Arkansas' Bill Montgomery broke in as a sophomore a year ago. Was Broyles apprehensive? "Sure," he admits. "But not as much as I once would have been."

"The sophomore quarterback is playing now because that's what you bear down on in recruiting," said Shug Jordan. "When you get six or eight of the top ones out of high school, you've got the best athletes at those schools, generally. And when one emerges from that kind of a crowd, he's usually pretty outstanding."

"A Terry Hanratty, a Mike Phipps or a Rex Kern have so much natural talent that you can't deny them a starting role," said Notre Dame's Ara Parseghian, who started Hanratty as a sophomore in 1966. "There's no doubt at all that today's sophomores are better. They still make mistakes. But their skills override their errors."

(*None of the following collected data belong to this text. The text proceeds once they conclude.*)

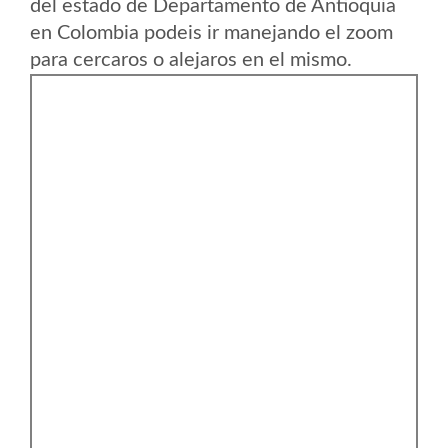
del estado de Departamento de Antioquia
en Colombia podeis ir manejando el zoom
para cercaros o alejaros en el mismo.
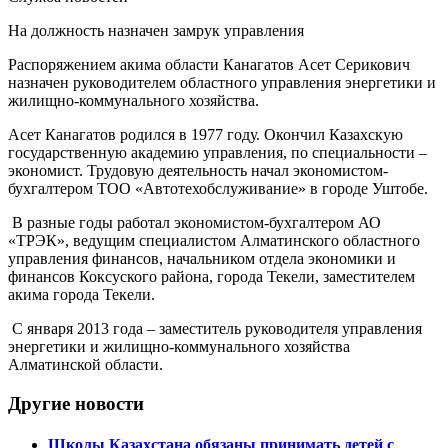
На должность назначен замрук управления
Распоряжением акима области Канагатов Асет Серикович
назначен руководителем областного управления энергетики и
жилищно-коммунального хозяйства.
Асет Канагатов родился в 1977 году. Окончил Казахскую
государственную академию управления, по специальности –
экономист. Трудовую деятельность начал экономистом-
бухгалтером ТОО «Автотехобслуживание» в городе Уштобе.
В разные годы работал экономистом-бухгалтером АО
«ТРЭК», ведущим специалистом Алматинского областного
управления финансов, начальником отдела экономики и
финансов Коксуского района, города Текели, заместителем
акима города Текели.
С января 2013 года – заместитель руководителя управления
энергетики и жилищно-коммунального хозяйства
Алматинской области.
Другие новости
Школы Казахстана обязаны принимать детей с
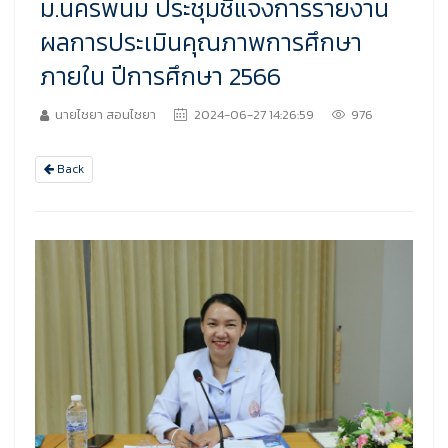
ม.นครพนม ประชุมชี้แจงการรายงาน
ผลการประเมินคุณภาพการศึกษา
ภายใน ปีการศึกษา 2566
นายไชยา สอนไชยา
2024-06-27 14:26:59
976
Back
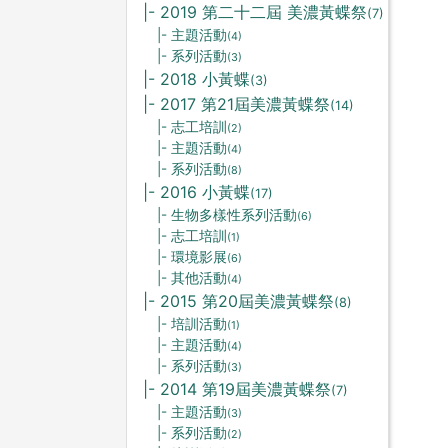
|- 2019 第二十二屆 美濃黃蝶祭
(7)
|- 主題活動
(4)
|- 系列活動
(3)
|- 2018 小黃蝶
(3)
|- 2017 第21屆美濃黃蝶祭
(14)
|- 志工培訓
(2)
|- 主題活動
(4)
|- 系列活動
(8)
|- 2016 小黃蝶
(17)
|- 生物多樣性系列活動
(6)
|- 志工培訓
(1)
|- 環境影展
(6)
|- 其他活動
(4)
|- 2015 第20屆美濃黃蝶祭
(8)
|- 培訓活動
(1)
|- 主題活動
(4)
|- 系列活動
(3)
|- 2014 第19屆美濃黃蝶祭
(7)
|- 主題活動
(3)
|- 系列活動
(2)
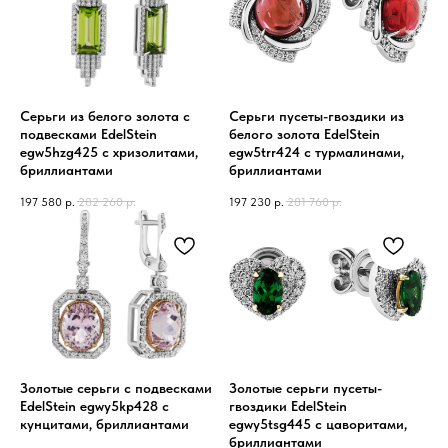
Серьги из белого золота с
Серьги пусеты-гвоздики из
подвесками EdelStein
белого золота EdelStein
egw5hzg425 с хризолитами,
egw5trr424 с турмалинами,
бриллиантами
бриллиантами
197 580
р.
282 260
р.
197 230
р.
281 760
р.
Золотые серьги с подвесками
Золотые серьги пусеты-
EdelStein egwy5kp428 с
гвоздики EdelStein
кунцитами, бриллиантами
egwy5tsg445 с цаворитами,
бриллиантами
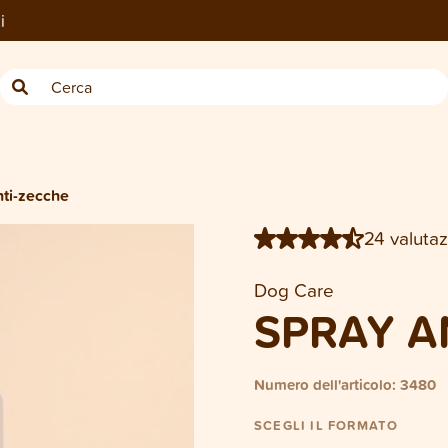
i
Bottiglia Dog Anti-zecche 100 ml
nti-zecche
24 valutaz
Dog Care
SPRAY A
Numero dell'articolo: 3480
SCEGLI IL FORMATO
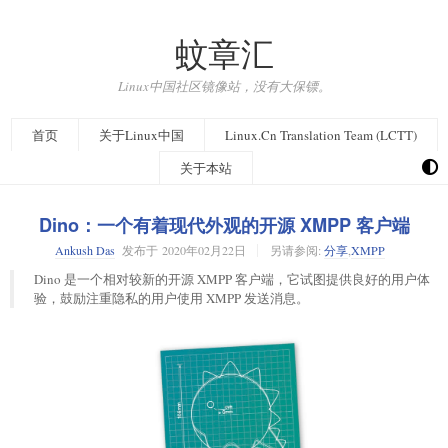
蚊章汇
Linux中国社区镜像站，没有大保镖。
首页
关于Linux中国
Linux.Cn Translation Team (LCTT)
关于本站
Dino：一个有着现代外观的开源 XMPP 客户端
Ankush Das
发布于
2020年02月22日
另请参阅:
分享
,
XMPP
Dino 是一个相对较新的开源 XMPP 客户端，它试图提供良好的用户体
验，鼓励注重隐私的用户使用 XMPP 发送消息。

"It's how good they can throw," said John Ralston of Stanford. "Not how old they are."

Or, as Charlie Tate put it: "My lands these boys spend so much time watching Joe Namath on television, by the time they get to college they're whip smart. My three boys are playing junior ball. When I was little, we knew everybody's batting average in the big leagues. But now it's all football. I mean, they're so sophisticated."